_Ausgangstext:_
· · · · · · ·

Grundsätzlich gilt, dass Beschimpfungen als Beleidigung strafbar sind. Bezüglich der Äußerungen, die gegen die ehemalige Bundeslandwirtschaftsministerin und Bundestagsabgeordnete Künast getätigt wurden, hat das Landgericht Berlin einem für viele nicht nachvollziehbaren Beschluss erlassen.
In der Entscheidung ging es vor allem darum, wie mit den auf Facebook geposteten Bezeichnungen gegen Frau Künast umzugehen war. Dabei ging es unter anderem um die Beschimpfungen, Künast sei ein „Stück Scheisse“, „krank im Kopf, ein „altes grünes Drecksschwein“, „Sondermüll und eine „Drecks-Fotze“. Die Äußerungen wurden im Rahmen der Annahme getätigt, dass Künast mit einem Zwischenruf im Berliner Abgeordnetenhaus im Jahr 1986 Sex mit Kindern bagatellisiert habe.
Die Kommentare wurden als Reaktion auf einen rechten Blogger Sven Liebich verfasst, der sich in einem Post auf genau diesen Zwischenruf bezog. In dieser Sitzung des Abgeordnetenhauses ging es um die Frage, ob man Geschlechtsverkehr mit Kindern entkriminalisieren sollte. Laut Berichten rief Künast dann dazwischen: „Komma, wenn keine Gewalt im Spiel ist.“ Der Blogger hat diese Aussage in seinem Post um „…ist Sex mit Kindern doch ganz ok“ ergänzt, was nach Auffassung des Berliner Landgerichts zulässig gewesen sei.
Künast wollte durch ihren Antrag bei Gericht erreichen, dass Facebook die personenbezogenen Daten der Facebook-Kommentatoren freigab, damit sie dann im Rahmen einer weitergehenden Klage gegen diese vorgehen könne.
Das Landgericht war der Ansicht, dass Künast die auf Facebook getätigten Äußerungen hinnehmen müsse. Es handele sich bei den 22 getätigten Aussagen nicht um Beleidigungen, sondern um „zulässige Meinungsäußerungen“.

· · · · · · ·

_Aufgabe 1:_ Gib aus dem Text über den Fall Künast den Abschnitt von „Grundsätzlich gilt, dass“ bis „Kindern bagatellisiert habe.“ wortgetreu wieder.
_Aufgabe 2:_
Beantworte anhand des Textes über den Fall Künast die folgenden Fragen.
(a) Welches Gericht hat den Beschluss erlassen?
(b) In welchem Jahr soll der Zwischenruf im Berliner Abgeordnetenhaus gefallen sein?
(c) Wie viele Aussagen wertete das Gericht als „zulässige Meinungsäußerungen“?
_Aufgabe 3:_ Schreibe den Text über den Fall Künast nach seinem letzten Satz weiter.

· · · · · · ·

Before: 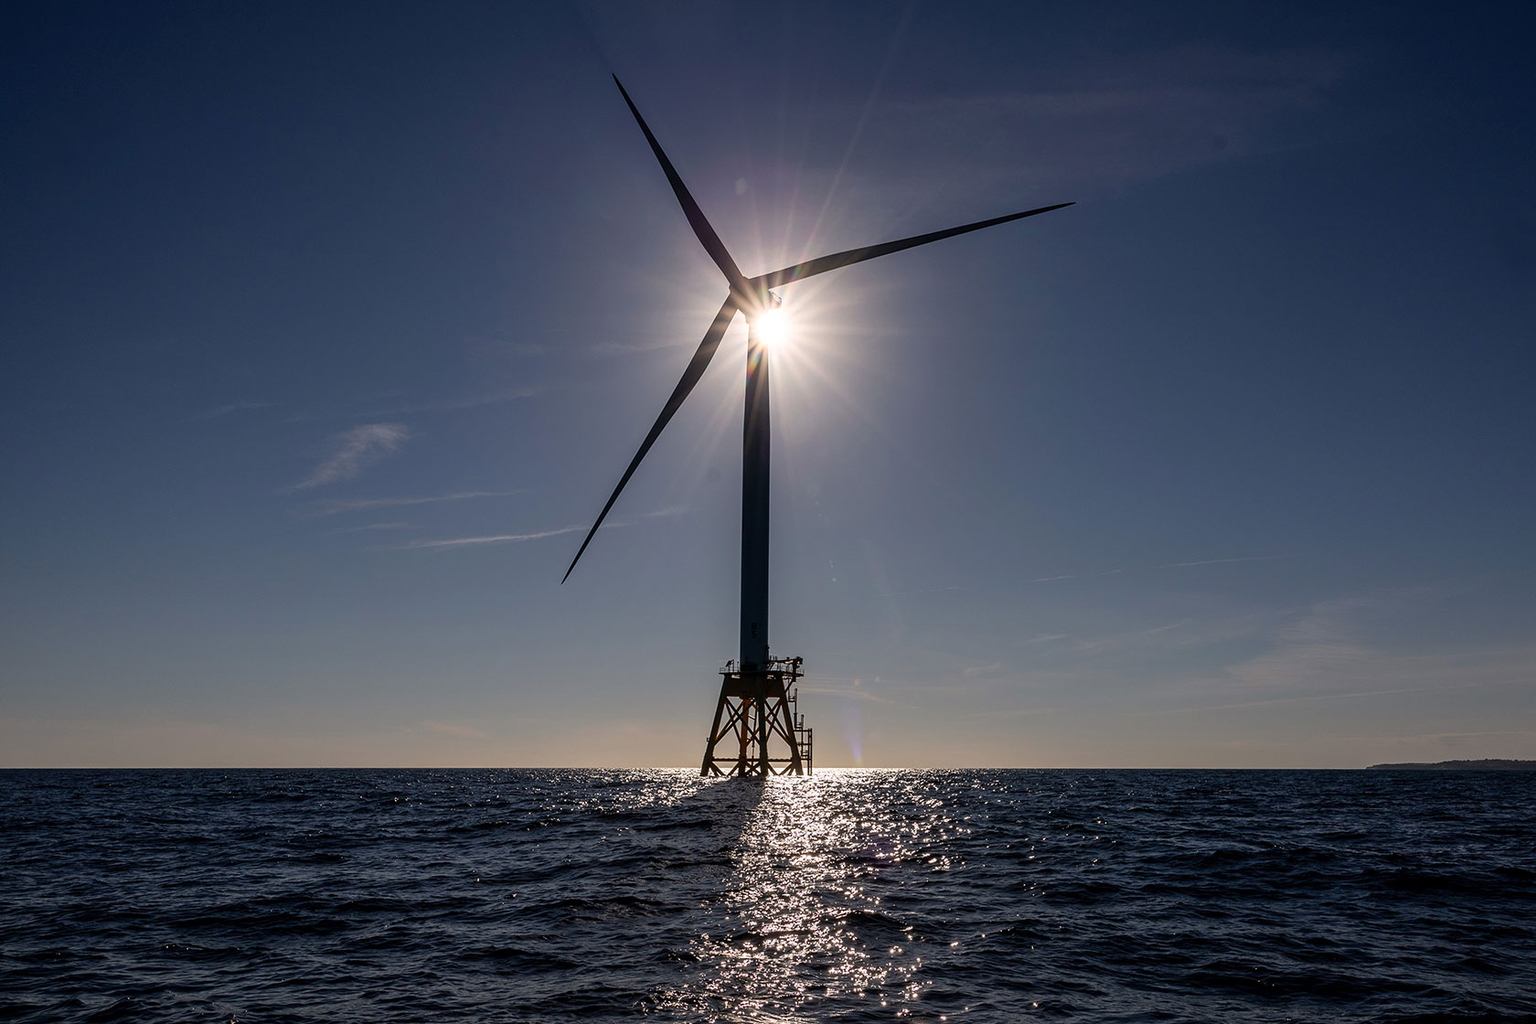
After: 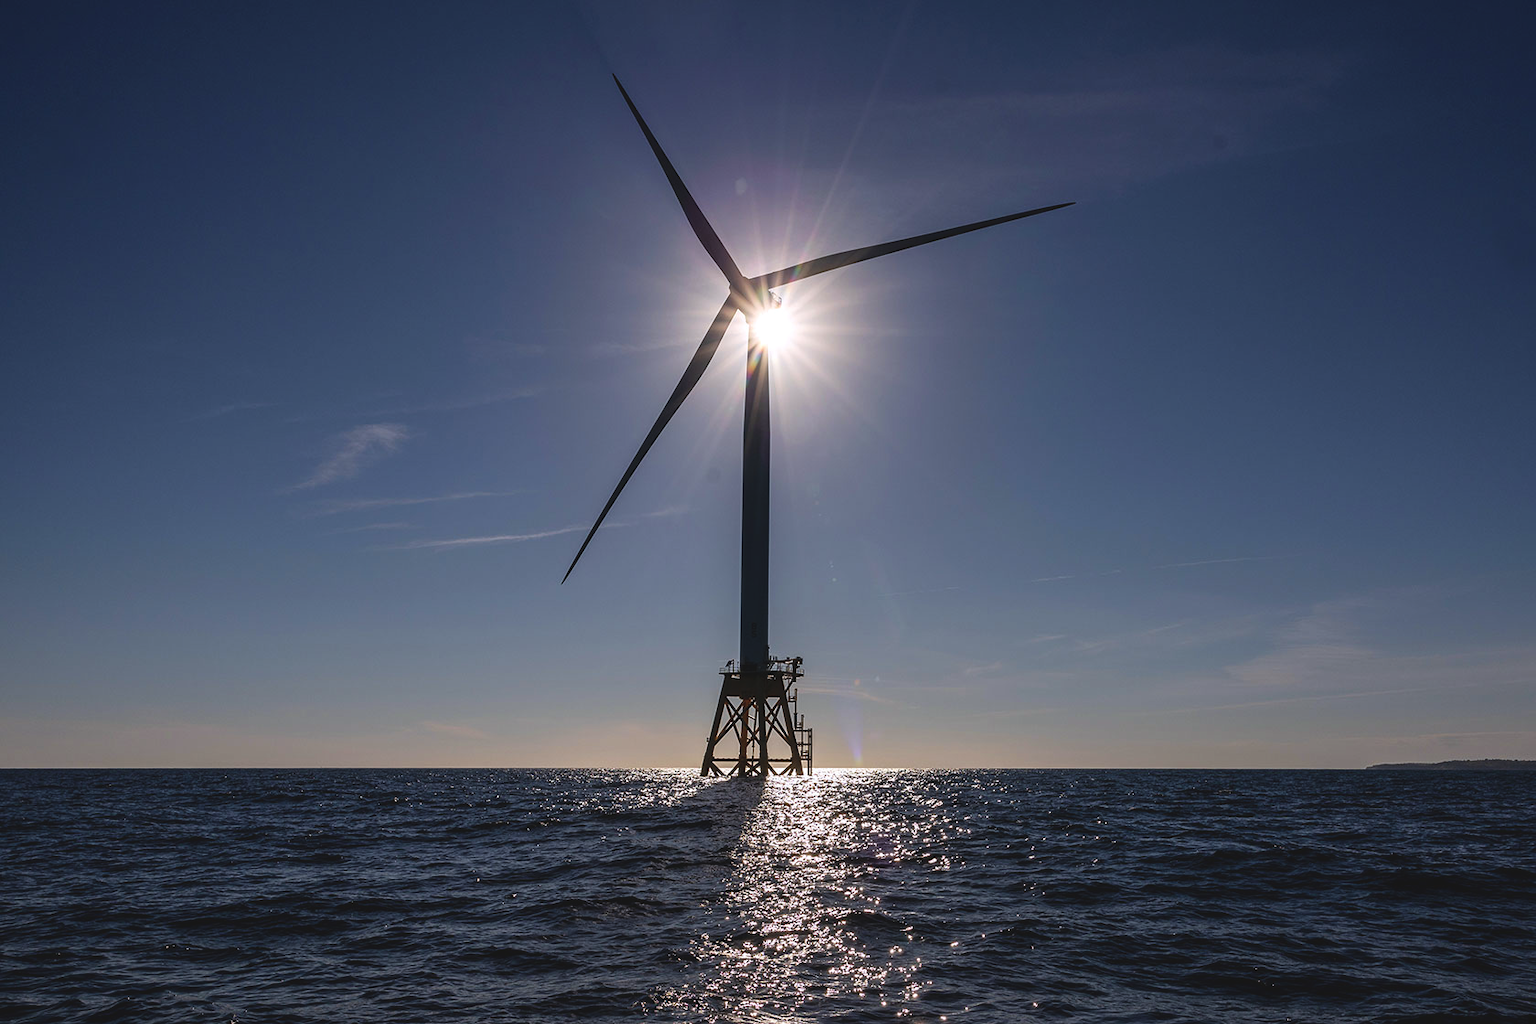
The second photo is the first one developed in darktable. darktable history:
exposure: black level correction -0.008, exposure 0.067 EV, compensate highlight preservation false
white balance: red 0.98, blue 1.034
velvia: strength 15%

· · · · · · ·

_Lösung 1:_
Grundsätzlich gilt, dass Beschimpfungen als Beleidigung strafbar sind. Bezüglich der Äußerungen, die gegen die ehemalige Bundeslandwirtschaftsministerin und Bundestagsabgeordnete Künast getätigt wurden, hat das Landgericht Berlin einem für viele nicht nachvollziehbaren Beschluss erlassen.
In der Entscheidung ging es vor allem darum, wie mit den auf Facebook geposteten Bezeichnungen gegen Frau Künast umzugehen war. Dabei ging es unter anderem um die Beschimpfungen, Künast sei ein „Stück Scheisse“, „krank im Kopf, ein „altes grünes Drecksschwein“, „Sondermüll und eine „Drecks-Fotze“. Die Äußerungen wurden im Rahmen der Annahme getätigt, dass Künast mit einem Zwischenruf im Berliner Abgeordnetenhaus im Jahr 1986 Sex mit Kindern bagatellisiert habe.

_Lösung 2:_
(a) Das Landgericht Berlin.
(b) Im Jahr 1986.
(c) 22 Aussagen.

_Lösung 3:_
Die Richter waren der Ansicht, dass eine Schmähung im juristischen Sinne nicht vorliegt, da hier die Äußerungen im Rahmen einer Sachauseinandersetzung getätigt wurden und in einem Kontext zu einer solchen stehe. Schließlich ginge die öffentliche Debatte um einen Bereich, der sich auf sexuelle Belange beziehe. Insoweit handele es sich um keine Diffamierung der Person der Antragstellerin, sodass keine Beleidigung vorliege.
Künast müsse sich als Politikerin auch mit sehr weit überzogener Kritik zurechtfinden und diese hinnehmen. Bei den genannten Äußerungen handelt es sich zwar um recht überspitze, jedoch nicht unzulässige Bemerkungen. Insgesamt bewertete das Gericht die Äußerungen als Stilmittel zum Ausdruck der Polemik und als Auseinandersetzung mit dem Zwischenruf selbst.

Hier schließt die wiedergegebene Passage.